With an extra week of preparation available, I was more than ready on Tuesday. Upon arrival at the Improv I saw two other people waiting outside...success! I got the day right! The other two folks prepared me for what was about to happen: There's one guy who judges you, the other people auditioning will also be in the room, and no one will be laughing. If you get this guy to laugh, you're a god. It's uncomfortable, nerve-racking, and intimidating, but it's the only option. As we waited for this situation to get underway, the other guy (one guy, one girl, and me) asked the doorman whether or not the boss was on his way to judge us. The doorman's response? "I'm pretty sure auditions got switched to Wednesdays..."
From 50 feet away I calmly shouted "I'm gonna take a dump in someone's shoes if I have to come back again tomorrow." But luck was on our side...sort of. The boss, Lee, was actually on his way and decided that if three people were there, he'd give them a shot instead of sending them home.
The doors to the Improv opened up, and the three of us walked in. The woman who let us in immediately asked me what nationality I was, to which I responded "well, mostly just English, maybe some Irish...and a lot of American." She said "Oh, I thought you looked Hispanic."
To that point, the Improv had done nothing but make me question my mental stability, reading skills, and familial heritage...made me wonder if I'm adopted.
Tension mounted, but eventually Lee showed up, briefly explained that he was going to give us three minutes, then give us some commentary when we were all done with our sets. Since it was my first time, I was up first.
I jumped up onstage, felt the bright lights penetrate into my soul, and started talking. Three minutes flew by. I wasn't particularly nervous, which was nice, and I didn't really stutter over my words...they just weren't that funny.
Lee didn't laugh, but the girl gave me a couple chuckles, so I had a bit of confidence and felt pretty good about it. I wrapped up my act and basked in the glow of moderately-enthusiastic applause from the three other people in the room.
I committed a cardinal sin and did not move the mic stand out of my way to start my set...oops. Good start.
But I watched the other two candidates fall flat on their faces, garnering zero courtesy-chuckles from anyone else...they were painful to watch. I probably wouldn't print their names if I remembered them, but I don't, so their identities are safe.
Once all three were done, Lee started doling out the information. He bashed the girl because she had next to no material; she just stood up there and tried to BS with us and it did not work. The other guy appeared to be reading (with great effort) off of imaginary cue cards. Again, it did not work. I was far from a golden god out there, but I was the one who received the most constructive criticism of the bunch; my set-ups were tremendous, but my punch-lines were lacking. It may take months, years, or even decades to get it all worked out, but there's promise to what I was saying. I was comfortable, I had some really promising jokes, but the end of the jokes were a bit of a let-down.

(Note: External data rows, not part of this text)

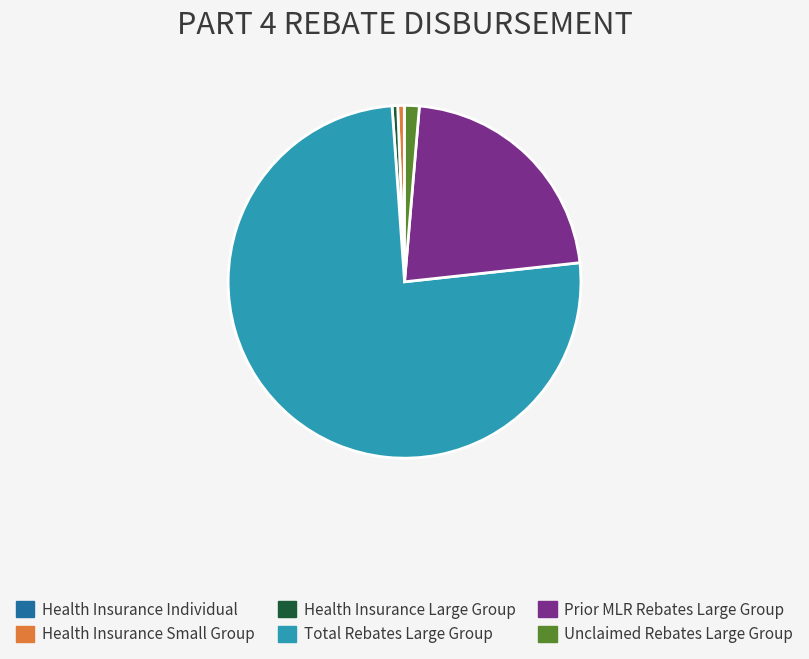

What is the ratio of the value at Total Rebates Large Group to the value at Unclaimed Rebates Large Group?

56.2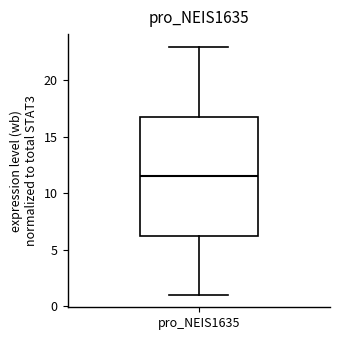

Where is the upper edge of the box for pro_NEIS1635 on the y-axis? The values are not printed on the chart, so give them approximately, as read against the axis.

17.0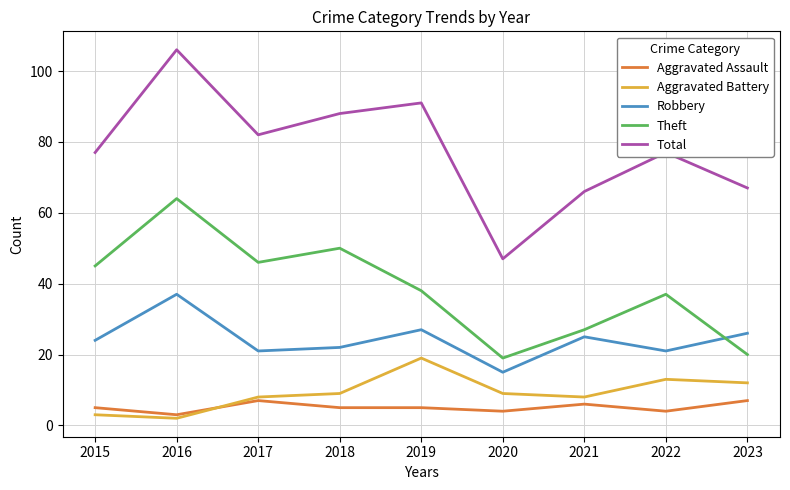

What is the greatest value displayed?

106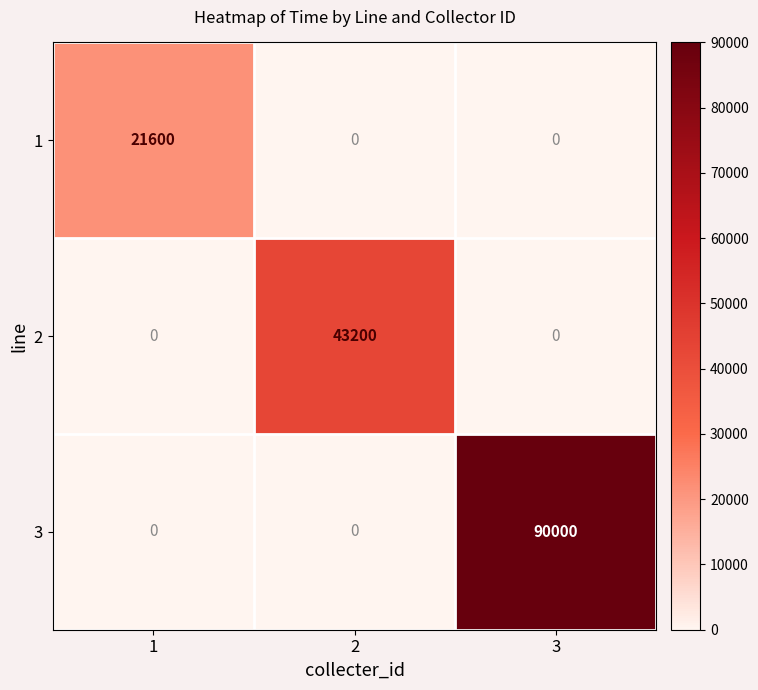

How many data points does each series have?

3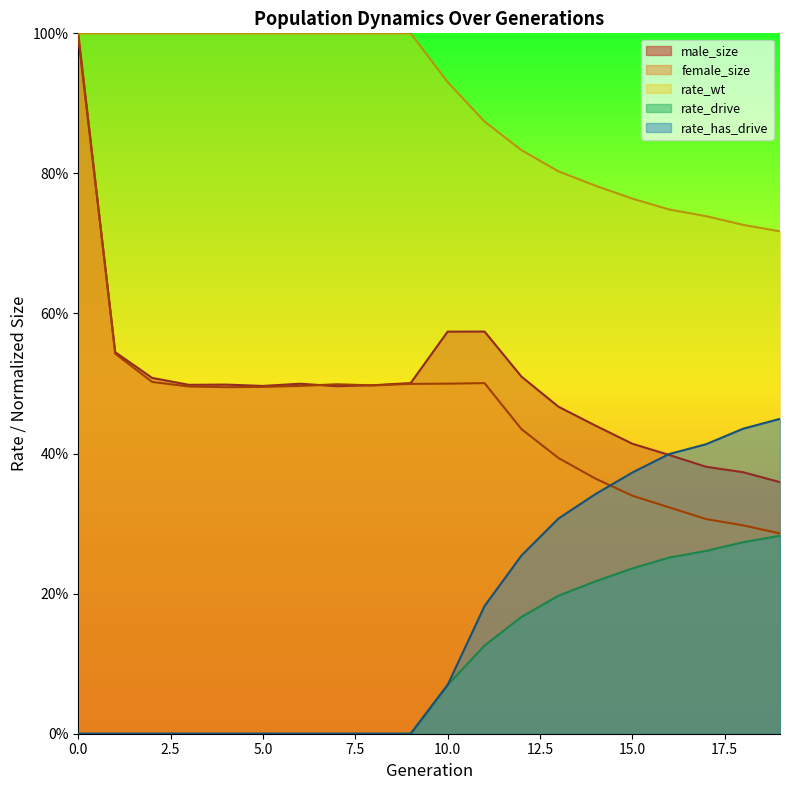

The value of rate_has_drive at 10 is 0.1. True or false?

False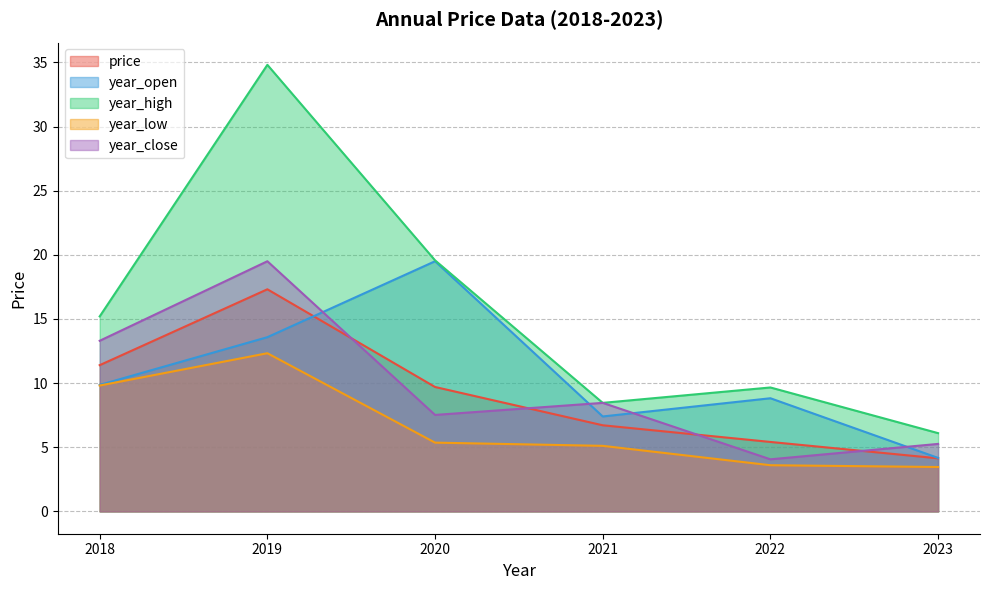

In year_high, how many points are higher than both neighbors (excluding endpoints)?

2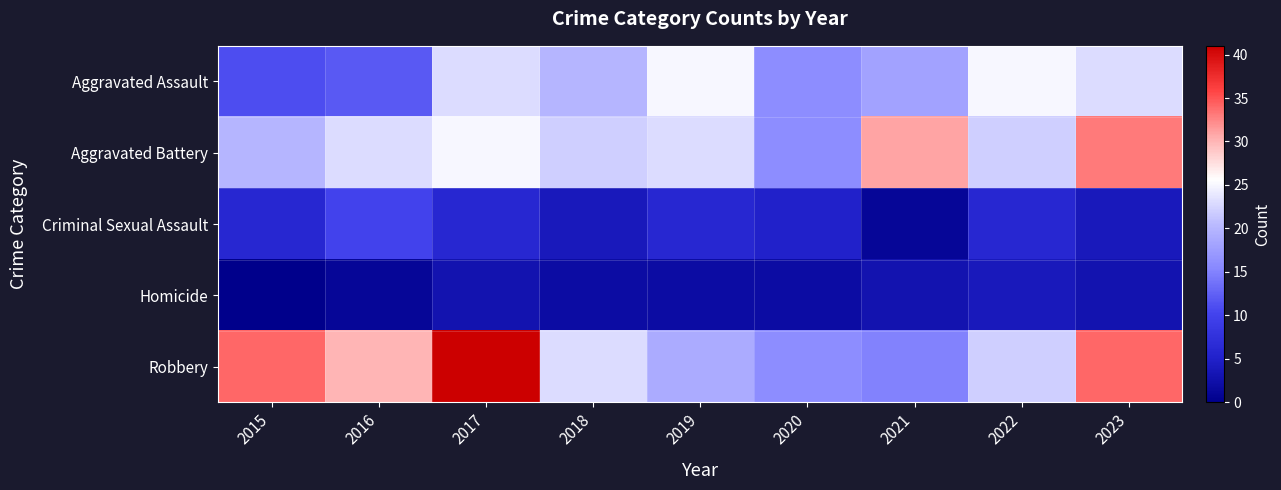

Reading left to right, what are all the values shown in this chart?

Aggravated Assault: 2015=11	2016=12	2017=23	2018=20	2019=25	2020=16	2021=18	2022=25	2023=23
Aggravated Battery: 2015=20	2016=23	2017=25	2018=22	2019=23	2020=16	2021=31	2022=22	2023=33
Criminal Sexual Assault: 2015=6	2016=10	2017=6	2018=4	2019=6	2020=5	2021=1	2022=6	2023=4
Homicide: 2015=0	2016=1	2017=3	2018=2	2019=2	2020=2	2021=3	2022=4	2023=3
Robbery: 2015=34	2016=30	2017=41	2018=23	2019=19	2020=16	2021=15	2022=22	2023=34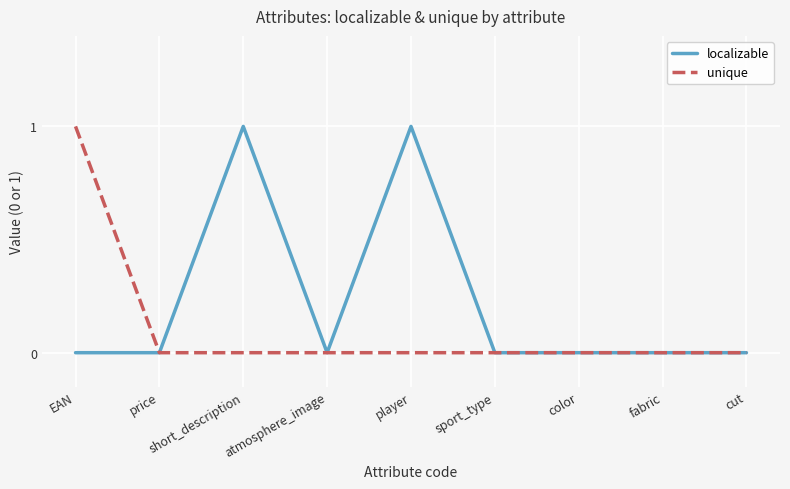

Does the chart display data point markers on the line(s)?

No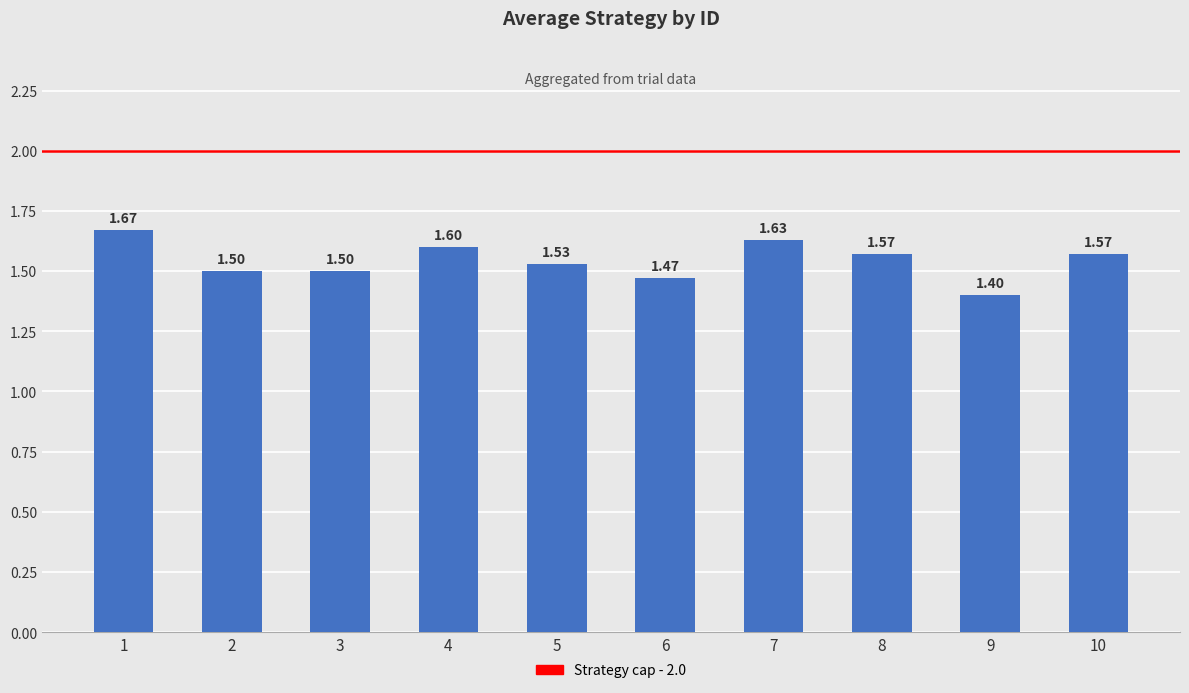

At which label is the value closest to 1?

9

I spent my drive home thinking about everything Lee had said, and I knew he was absolutely right. I knew going in that I was (and am) more comical in a conversational manner than I am when telling stories. I don't quite think like a comedian, but I had to give it a shot. I was more comfortable than I rightfully should have been, which is a good sign for me. If I have no problem being myself in front of people who are making decisions about me, I'm doing something right. Someone is going to love what they see.
I don't necessarily feel like standup is my ticket to stardom, but I want to get my feet in as many doors as I possibly can. Standup comedy is officially something I've tried to do. I'm not really planning on getting back into it anytime soon because I don't really know how to come up with the stronger punchlines that I need, but knowing what I need to do is a big step in the right direction.